Prompt
Should a line in the entries below contain "part", return that line.

Information given
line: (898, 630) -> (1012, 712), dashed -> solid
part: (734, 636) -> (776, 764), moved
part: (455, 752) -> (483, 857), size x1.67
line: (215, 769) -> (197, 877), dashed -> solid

---

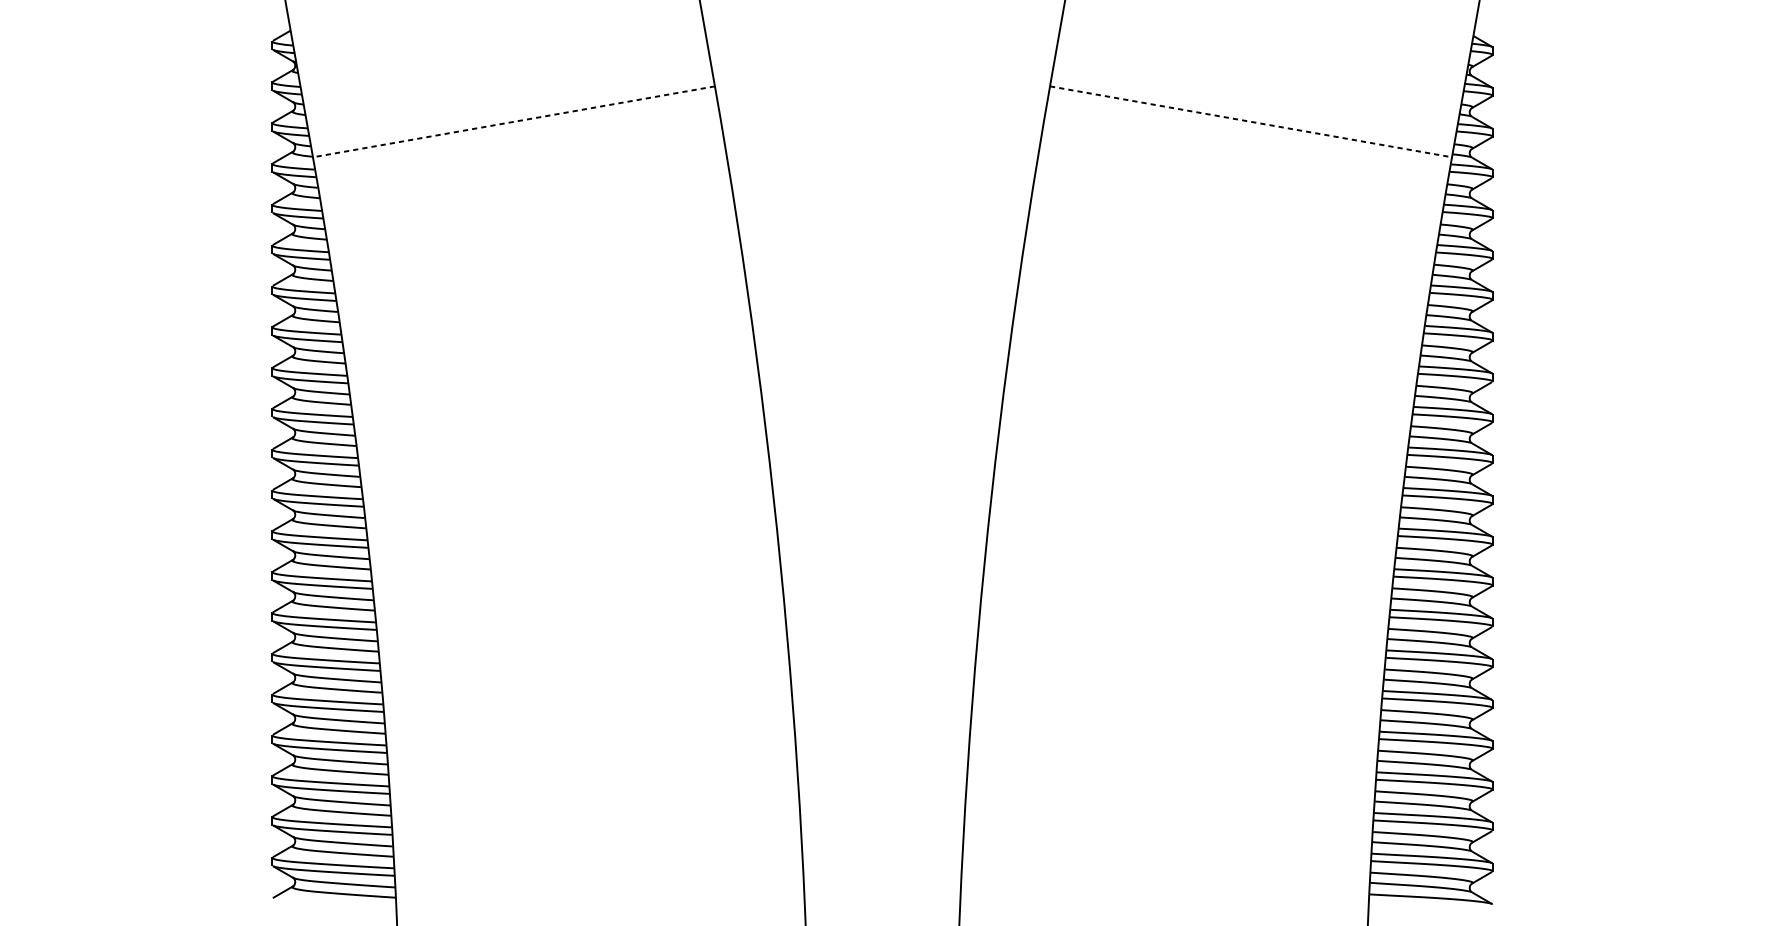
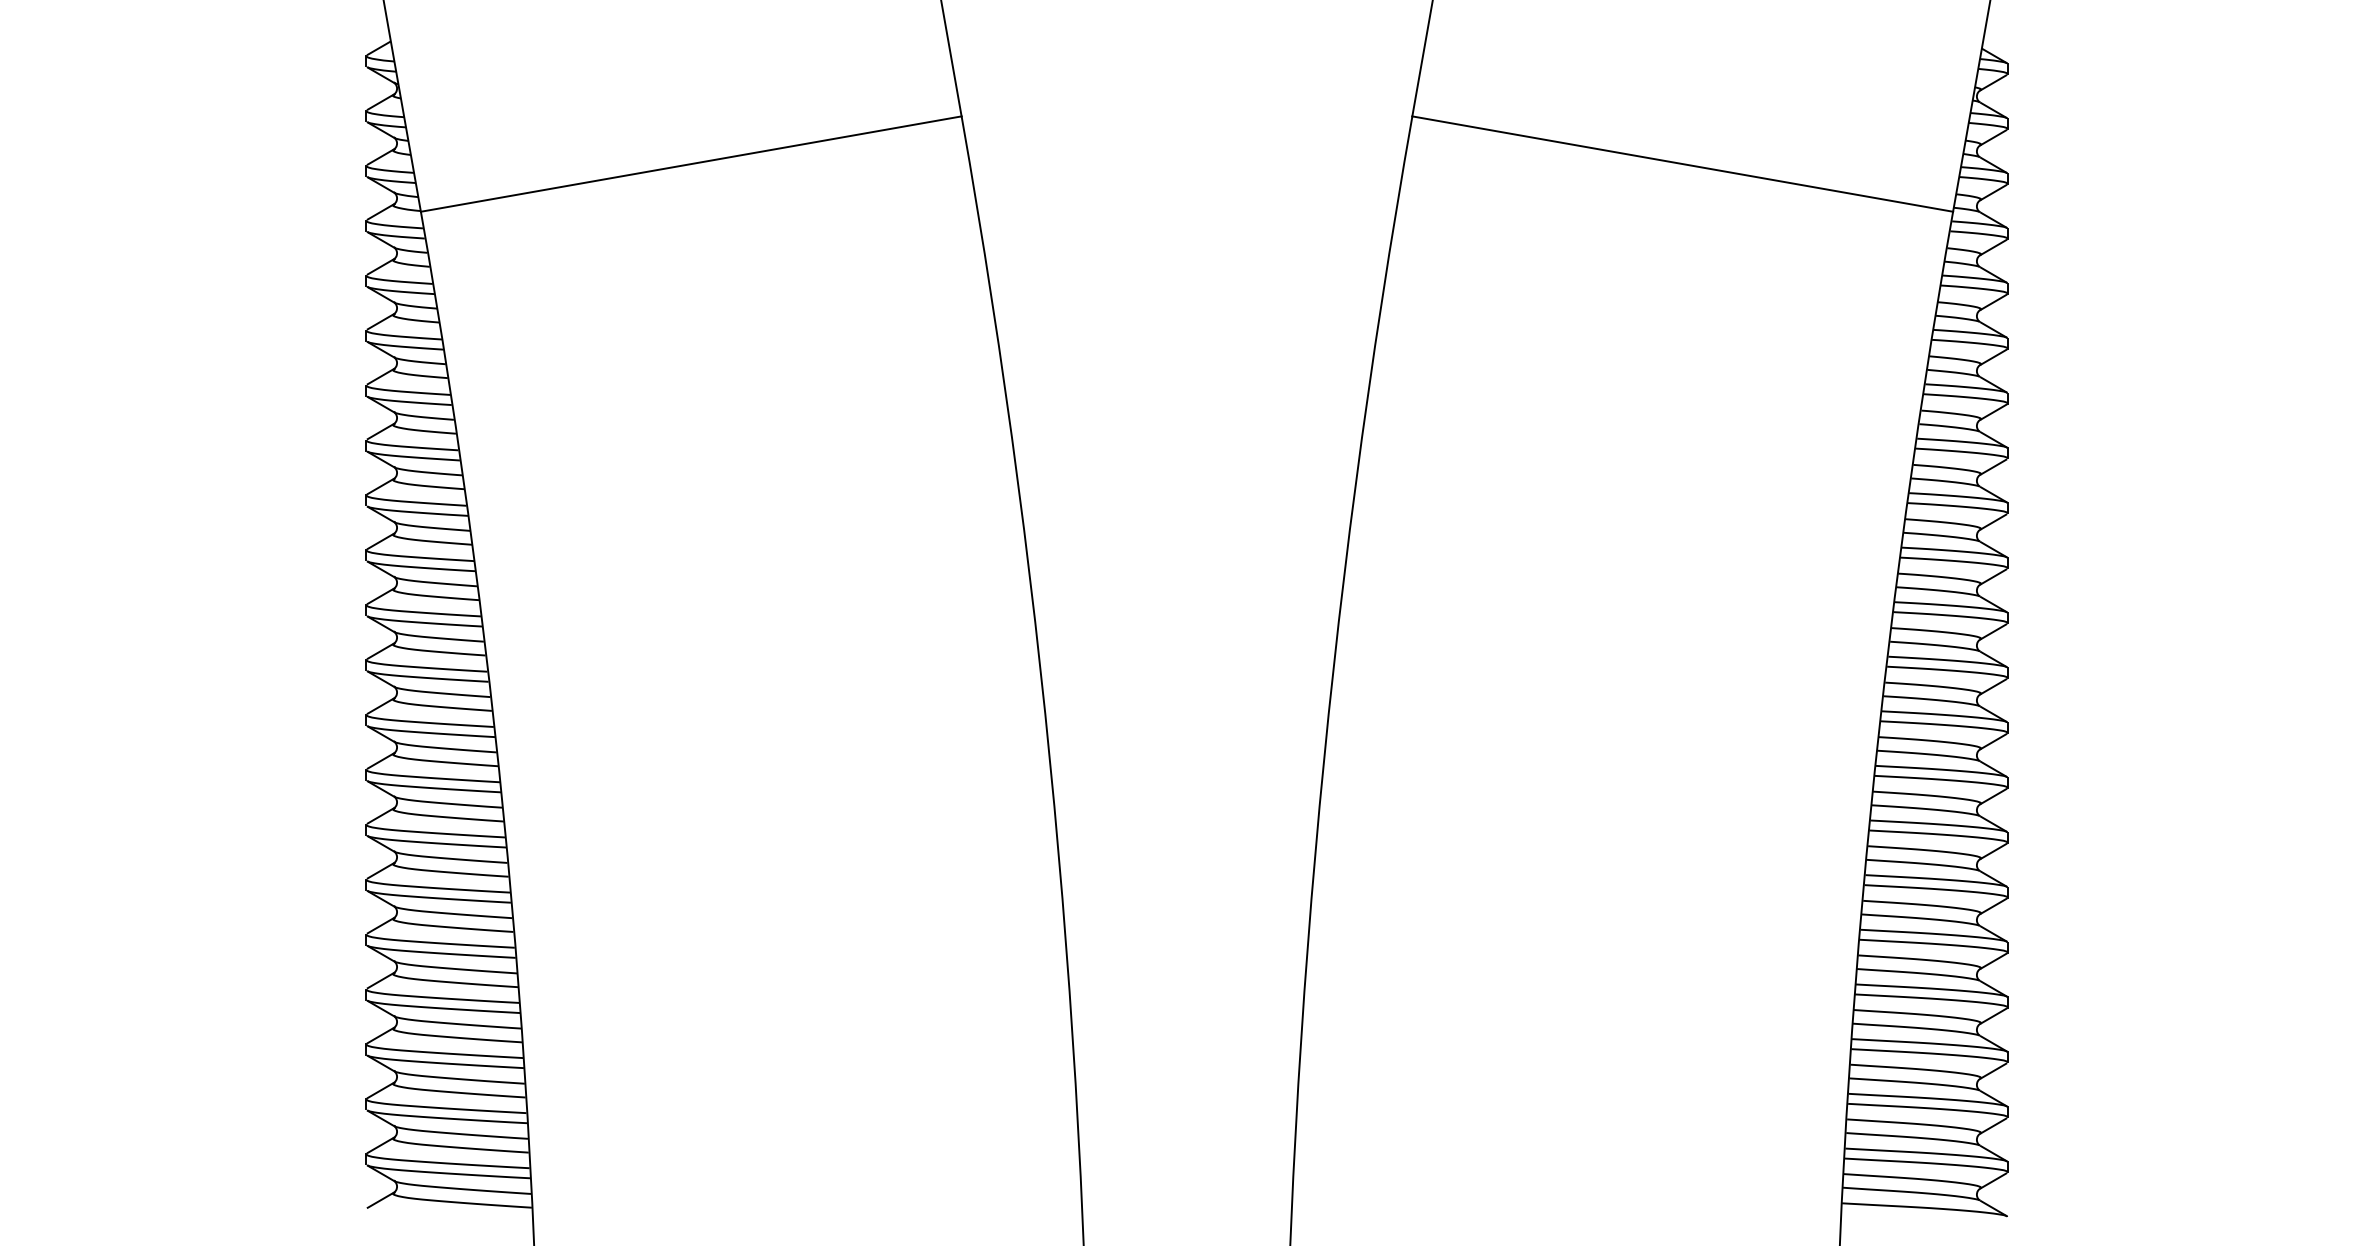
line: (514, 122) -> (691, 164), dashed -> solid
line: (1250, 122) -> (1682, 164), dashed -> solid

Answer to this exercise
part: (734, 636) -> (776, 764), moved
part: (455, 752) -> (483, 857), size x1.67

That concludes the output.